Very soon, Snakemake will refuse being started in job context, for the reason stated above. In fact, the behaviour can be different from cluster setup to cluster setup, depending on defaults, wrappers and plugins admins introduce locally. As developers, we can allow for so-called spank plugins or other peculiarities with generic arguments. But we cannot account for all possible quirks.

For really long-running workflows, I suggest that you start a terminal multiplexer like screen or tmux, start your workflow, detach, take a break (this life hack allows to log off, too), return, re-attach and evaluate when ready.

shashwatsahay commented 6 days ago

Do not run sbatch <jobscript containing a snakemake command>: When Snakemake will submit jobs within job context, it will inherit the environment of the job, including all defaults, which can lead to unpredicted behaviour.

Does this also mean that we shouldnt start snakemake jobs in form of job array.

Very soon, Snakemake will refuse being started in job context, for the reason stated above.

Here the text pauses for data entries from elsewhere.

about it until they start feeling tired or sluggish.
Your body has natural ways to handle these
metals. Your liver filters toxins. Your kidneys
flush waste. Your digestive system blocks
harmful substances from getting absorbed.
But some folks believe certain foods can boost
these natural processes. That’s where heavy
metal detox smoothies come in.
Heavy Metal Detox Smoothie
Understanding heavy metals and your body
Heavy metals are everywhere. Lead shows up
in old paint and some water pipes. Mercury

In fact, the behaviour can be different from cluster setup to cluster setup, depending on defaults, wrappers and plugins admins introduce locally. As developers, we can allow for so-called spank plugins or other peculiarities with generic arguments. But we cannot account for all possible quirks.

I generally run snakemake in the form of a job array when I have to submit multiple samples for processing at the same time, in cluster setup this framework is helpful because genrally in my case atleast these workflows may take over 6 days to and the max time duration on the partition/queues in cluster setup is 7 days running a multi sample workflow hence become infeasible for me.

gilmorera commented 4 days ago

@cmeesters

Contact your admins and kindly request to avoid killing processes without reason.

Snakemake, except for local rules like downloading or plotting, creates no load on the login or head nodes. It merely checks job states, and we took some precaution to minimize the load on the SLURM control demon on the management node, too. Just killing processes without reason, keeps you from doing your science - and they should be aware of it. While I understand my colleagues in principle because people tend to do weird things on login nodes, they should act within reason.

Very soon, Snakemake will refuse being started in job context, for the reason stated above. In fact, the behaviour can be different from cluster setup to cluster setup, depending on defaults, wrappers and plugins admins introduce locally. As developers, we can allow for so-called spank plugins or other peculiarities with generic arguments. But we cannot account for all possible quirks.

For really long-running workflows, I suggest that you start a terminal multiplexer like screen or tmux, start your workflow, detach, take a break (this life hack allows to log off, too), return, re-attach and evaluate when ready.

While I understand the reasoning here, it would be super useful if there was a flag we could use to submit the main snakemake process to a separate job (vs using a terminal multiplexer). Most people I work with are using sbatch and qsub to submit the master snakemake process to the cluster as it's own job in the scheduler. If this is a separate topic, I'd be willing to open an issue for this as a feature request.

cmeesters commented 20 hours ago

With version 0.7.0 a warning is issued when attempting to submit in a job context. Please understand that we cannot ensure a working setup, when you try that. We cannot change the way SLURM works.

Most people I work with are using sbatch and qsub to submit the master snakemake process to the cluster as it's own job in the scheduler.

This means that they deprive themselves of some features and make their lives harder with respect to debugging their workflows. If you want to open a seperate issue on this topic, @gilmorera , you might want to emphasize why this is actually needed.

@shashwatsahay Frankly, I don't understand your argument. Might be me, but I read that you want to overcome performance issues by submitting Snakemake as jobs. If this is the case, you might investigate the reason for your performance issues and submit an issue for that case specifically.